◆ **Source information**:
= = = = =

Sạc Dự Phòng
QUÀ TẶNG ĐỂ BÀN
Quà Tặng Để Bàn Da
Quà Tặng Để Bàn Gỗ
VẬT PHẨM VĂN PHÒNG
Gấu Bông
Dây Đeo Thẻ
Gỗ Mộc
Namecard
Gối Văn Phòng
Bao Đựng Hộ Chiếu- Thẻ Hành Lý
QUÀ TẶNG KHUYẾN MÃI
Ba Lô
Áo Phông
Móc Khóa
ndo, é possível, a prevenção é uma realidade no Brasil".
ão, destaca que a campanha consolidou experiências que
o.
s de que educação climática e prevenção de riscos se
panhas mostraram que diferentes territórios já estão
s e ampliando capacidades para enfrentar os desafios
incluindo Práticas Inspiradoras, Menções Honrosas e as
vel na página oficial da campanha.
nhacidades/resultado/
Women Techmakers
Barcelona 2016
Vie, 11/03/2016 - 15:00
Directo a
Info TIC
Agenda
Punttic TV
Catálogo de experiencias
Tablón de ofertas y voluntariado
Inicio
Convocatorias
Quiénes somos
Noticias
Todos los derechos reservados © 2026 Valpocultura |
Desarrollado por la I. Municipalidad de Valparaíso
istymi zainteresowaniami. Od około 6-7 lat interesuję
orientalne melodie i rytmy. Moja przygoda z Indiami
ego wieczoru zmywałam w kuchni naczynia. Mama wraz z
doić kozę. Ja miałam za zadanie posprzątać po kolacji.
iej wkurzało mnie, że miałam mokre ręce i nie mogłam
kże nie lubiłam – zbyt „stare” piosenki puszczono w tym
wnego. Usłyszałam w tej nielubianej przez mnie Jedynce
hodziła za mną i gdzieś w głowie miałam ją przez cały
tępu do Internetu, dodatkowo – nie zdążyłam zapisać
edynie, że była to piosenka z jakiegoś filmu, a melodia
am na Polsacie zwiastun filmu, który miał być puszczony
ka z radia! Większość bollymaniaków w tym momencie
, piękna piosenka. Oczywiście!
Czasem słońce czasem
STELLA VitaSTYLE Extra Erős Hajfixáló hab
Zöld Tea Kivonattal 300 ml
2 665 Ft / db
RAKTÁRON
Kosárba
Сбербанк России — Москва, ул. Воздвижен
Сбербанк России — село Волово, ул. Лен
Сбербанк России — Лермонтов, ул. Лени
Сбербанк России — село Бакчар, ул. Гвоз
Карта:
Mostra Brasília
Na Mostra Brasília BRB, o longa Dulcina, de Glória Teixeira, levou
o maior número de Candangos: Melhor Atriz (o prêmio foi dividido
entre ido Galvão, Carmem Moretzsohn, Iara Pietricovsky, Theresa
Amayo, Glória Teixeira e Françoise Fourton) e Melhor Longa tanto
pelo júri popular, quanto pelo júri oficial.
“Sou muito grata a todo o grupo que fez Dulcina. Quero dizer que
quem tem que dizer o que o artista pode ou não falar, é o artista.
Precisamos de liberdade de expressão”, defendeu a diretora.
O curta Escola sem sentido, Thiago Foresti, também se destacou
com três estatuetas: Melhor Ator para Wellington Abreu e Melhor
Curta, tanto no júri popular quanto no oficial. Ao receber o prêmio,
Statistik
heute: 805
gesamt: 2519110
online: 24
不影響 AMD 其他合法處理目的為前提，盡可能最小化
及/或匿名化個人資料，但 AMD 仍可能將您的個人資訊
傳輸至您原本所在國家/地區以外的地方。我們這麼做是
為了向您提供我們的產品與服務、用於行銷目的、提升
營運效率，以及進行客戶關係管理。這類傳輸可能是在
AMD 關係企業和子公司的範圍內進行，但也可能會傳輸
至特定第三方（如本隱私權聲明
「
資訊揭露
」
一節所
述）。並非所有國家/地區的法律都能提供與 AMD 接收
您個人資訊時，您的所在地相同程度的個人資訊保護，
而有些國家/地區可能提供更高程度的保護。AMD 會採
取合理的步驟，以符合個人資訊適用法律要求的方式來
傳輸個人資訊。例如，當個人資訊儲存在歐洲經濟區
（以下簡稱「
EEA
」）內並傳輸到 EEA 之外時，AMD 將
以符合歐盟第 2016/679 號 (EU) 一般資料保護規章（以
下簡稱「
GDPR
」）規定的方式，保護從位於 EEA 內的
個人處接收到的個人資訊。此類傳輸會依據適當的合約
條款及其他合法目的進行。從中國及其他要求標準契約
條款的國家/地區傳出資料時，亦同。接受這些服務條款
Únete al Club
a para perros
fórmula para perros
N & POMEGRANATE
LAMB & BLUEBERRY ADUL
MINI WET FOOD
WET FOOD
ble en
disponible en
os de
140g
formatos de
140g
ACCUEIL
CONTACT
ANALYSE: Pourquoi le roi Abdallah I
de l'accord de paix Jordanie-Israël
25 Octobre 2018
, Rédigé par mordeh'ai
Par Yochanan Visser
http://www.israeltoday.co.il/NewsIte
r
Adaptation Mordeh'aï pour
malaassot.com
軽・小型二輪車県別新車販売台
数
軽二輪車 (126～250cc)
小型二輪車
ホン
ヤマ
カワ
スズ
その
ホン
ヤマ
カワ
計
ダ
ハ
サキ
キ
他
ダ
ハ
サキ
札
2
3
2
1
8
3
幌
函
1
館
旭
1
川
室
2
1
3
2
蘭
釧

= = = = =

Scan the entries above for the string "miałam", and copy every line where it turns up.

doić kozę. Ja miałam za zadanie posprzątać po kolacji.
iej wkurzało mnie, że miałam mokre ręce i nie mogłam
hodziła za mną i gdzieś w głowie miałam ją przez cały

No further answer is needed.